= Beginning of Section =

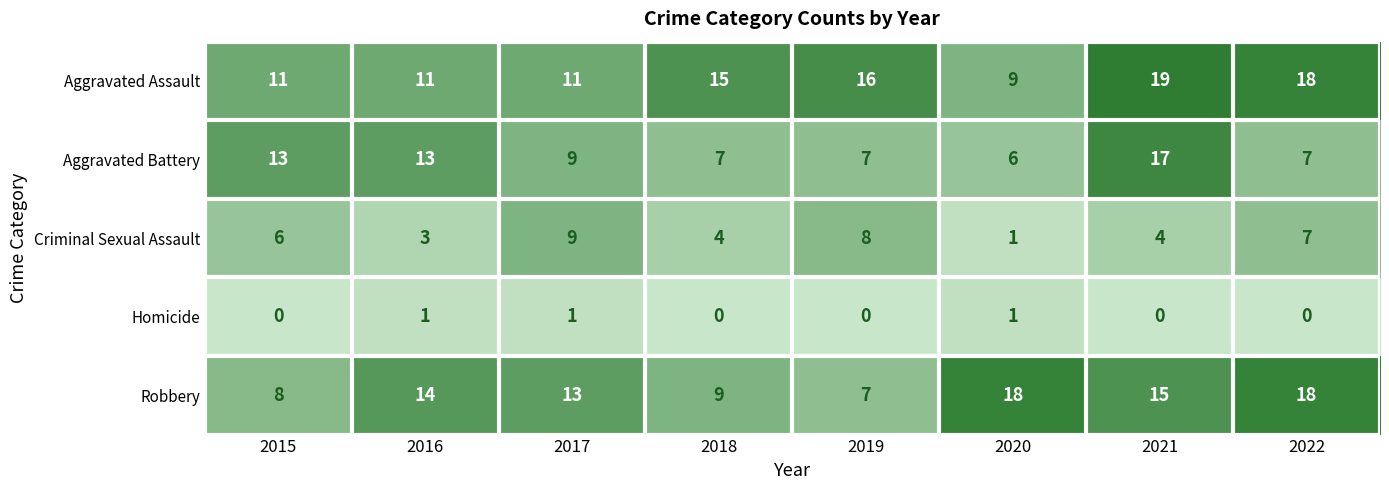

What is the difference between the highest and lowest values at 2017?

12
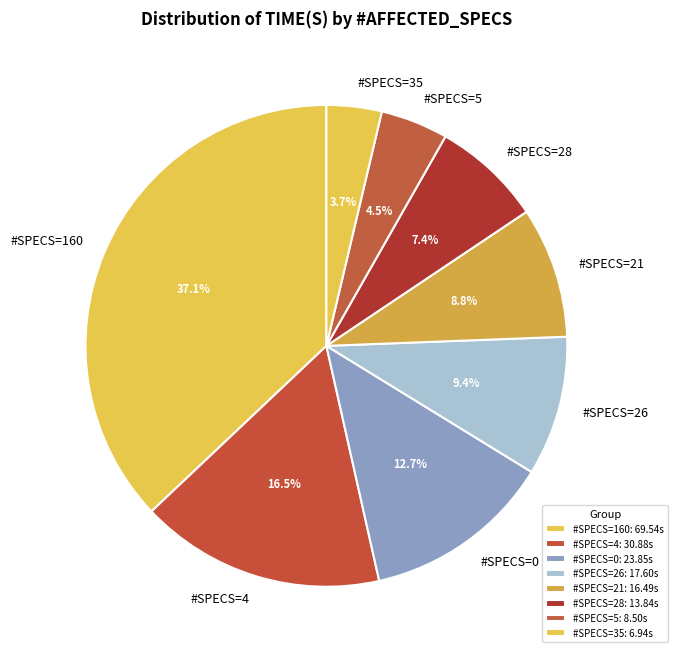

Combined, do #SPECS=28 and #SPECS=0 account for over 50%?

No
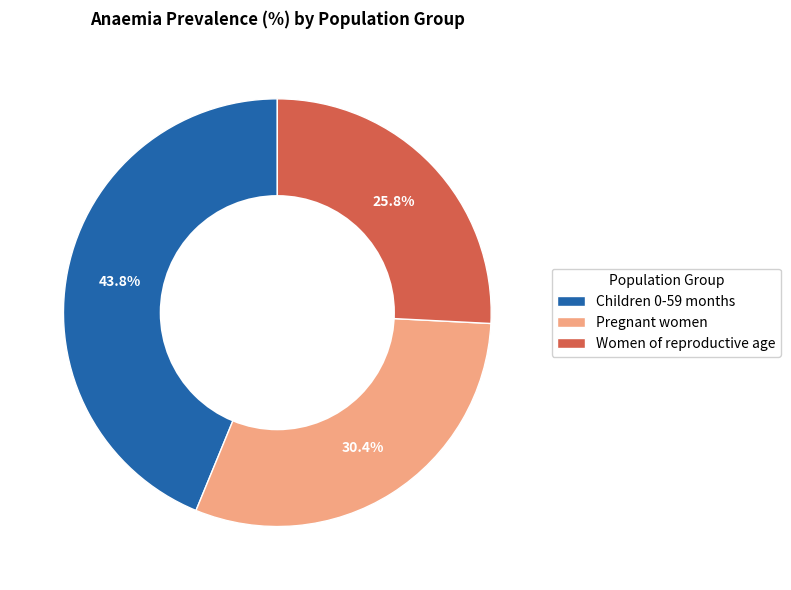

What portion of the pie excludes Women of reproductive age?

74.2%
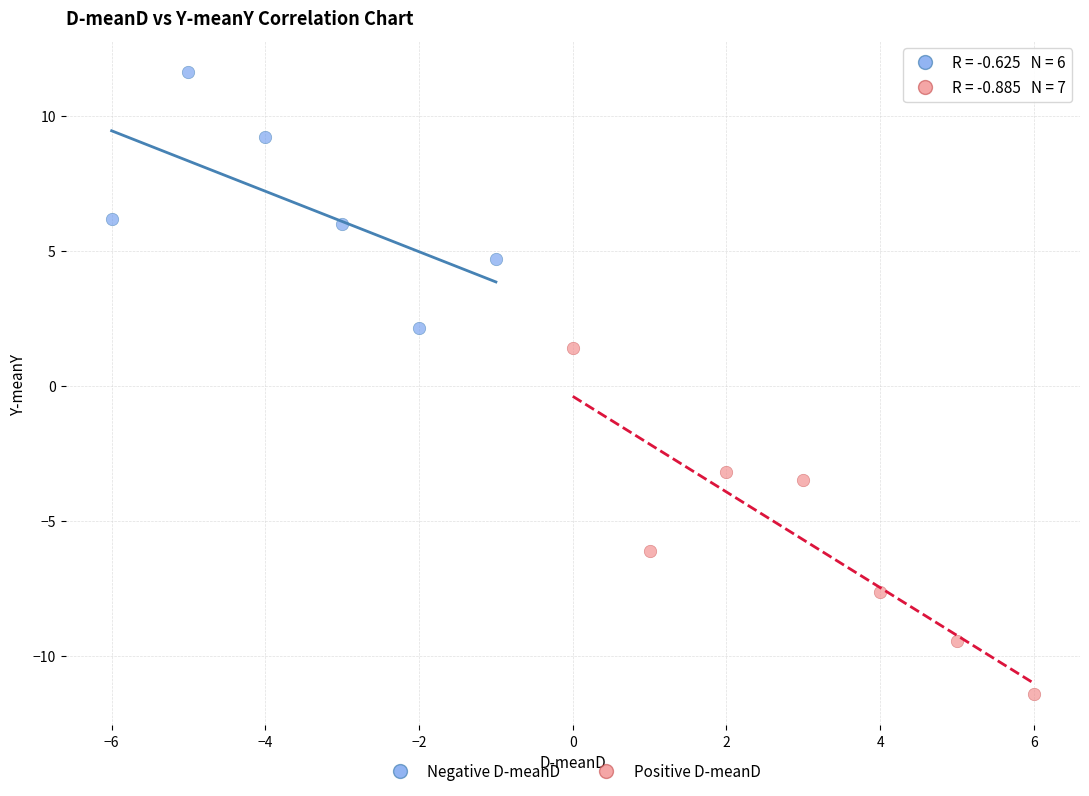

Which series contains the lowest Y value?

Positive D-meanD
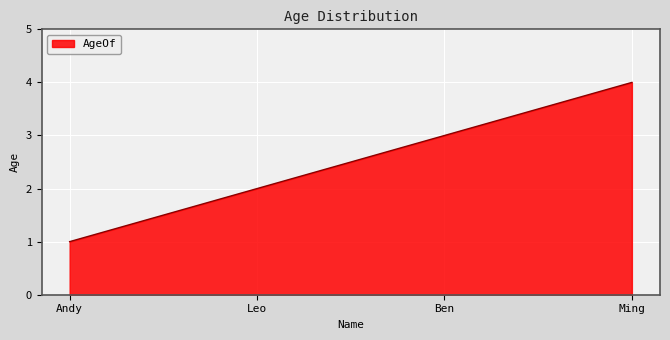

Rank the categories by value from highest to lowest.

Ming, Ben, Leo, Andy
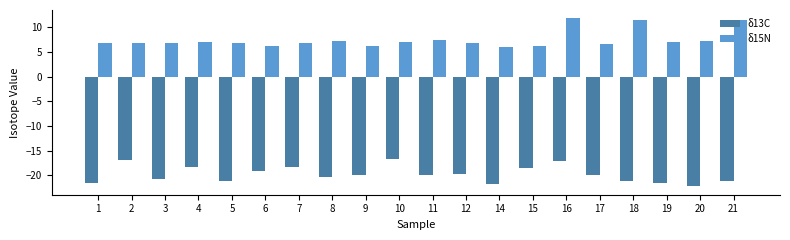

How many series are shown in this chart?

2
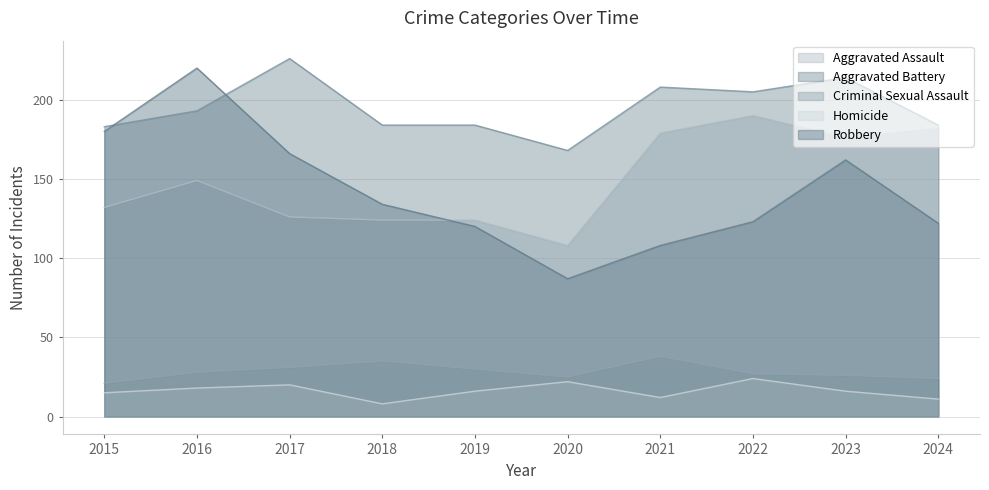

What is the total value across all series at 2023?

594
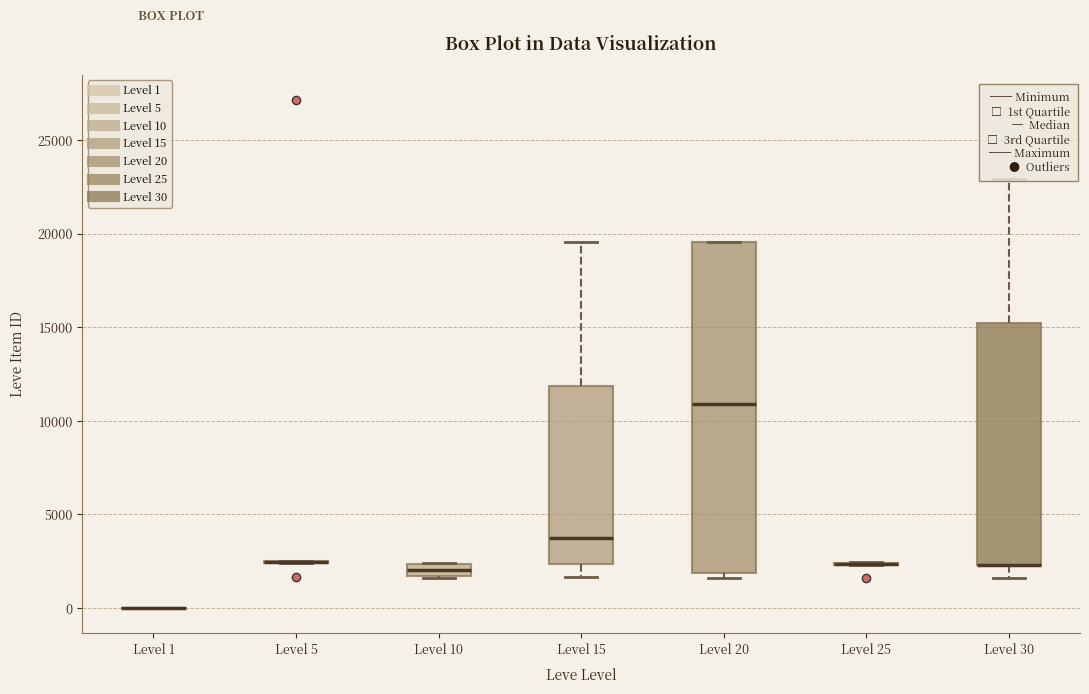

Which box is the tallest, from its lower edge to its upper edge?

Level 20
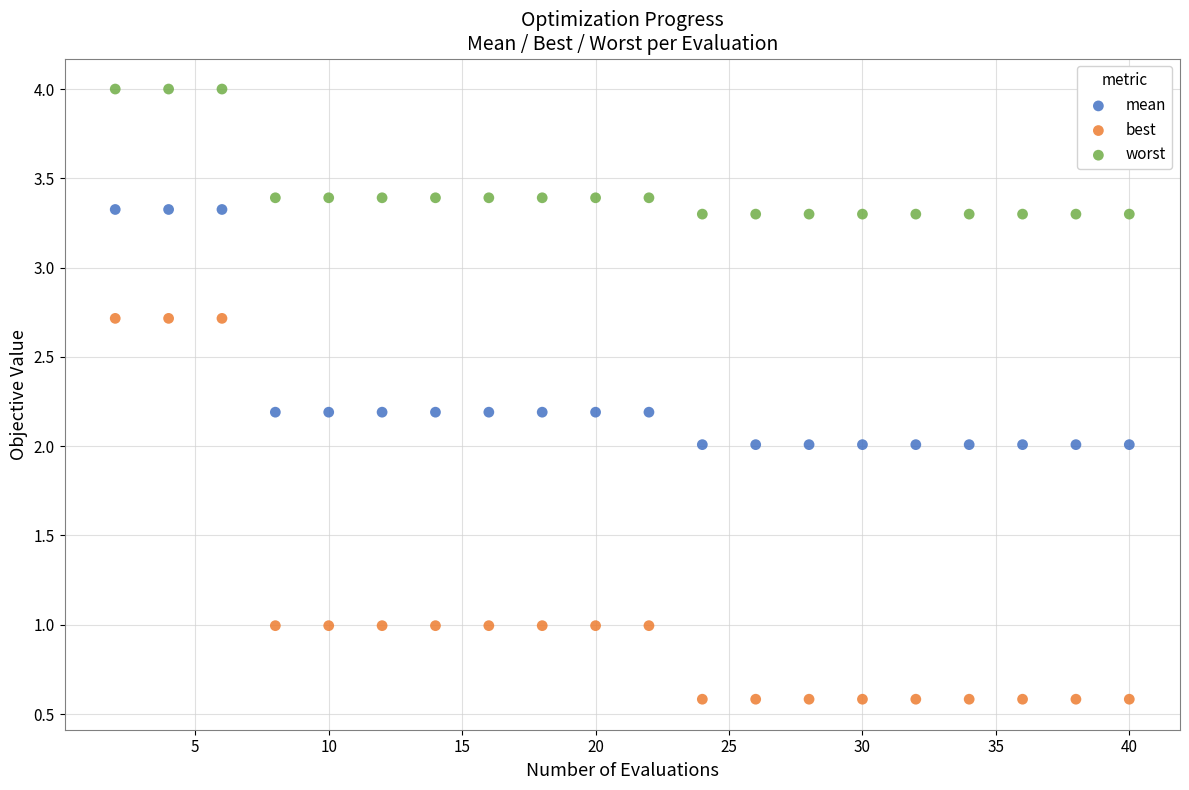

What are all the series names shown in the legend?

mean, best, worst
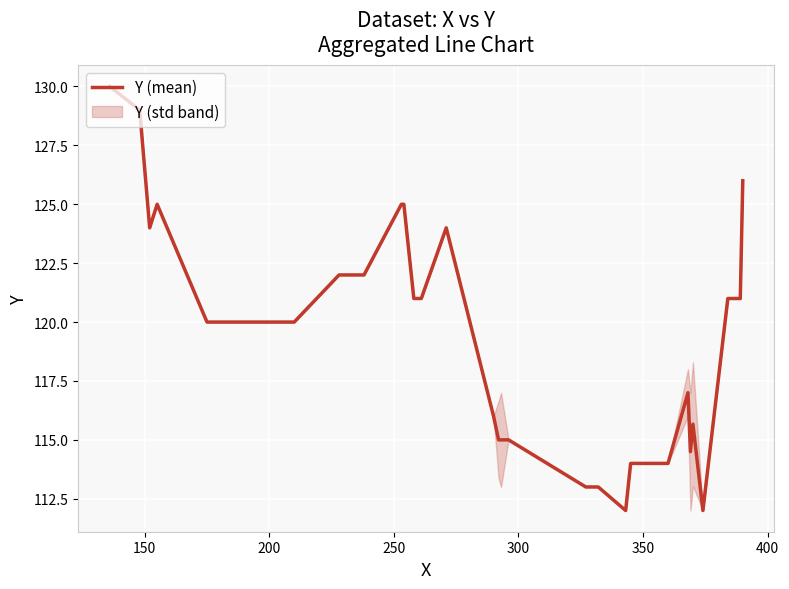

Does the chart display data point markers on the line(s)?

No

= End of Section =

WORK INSTRUCTIONS: Count how many lines of the records above contain the string "What", treating uppercase and lowercase as different, and reply with that number alone.

SOLUTION TO THIS PROBLEM: 4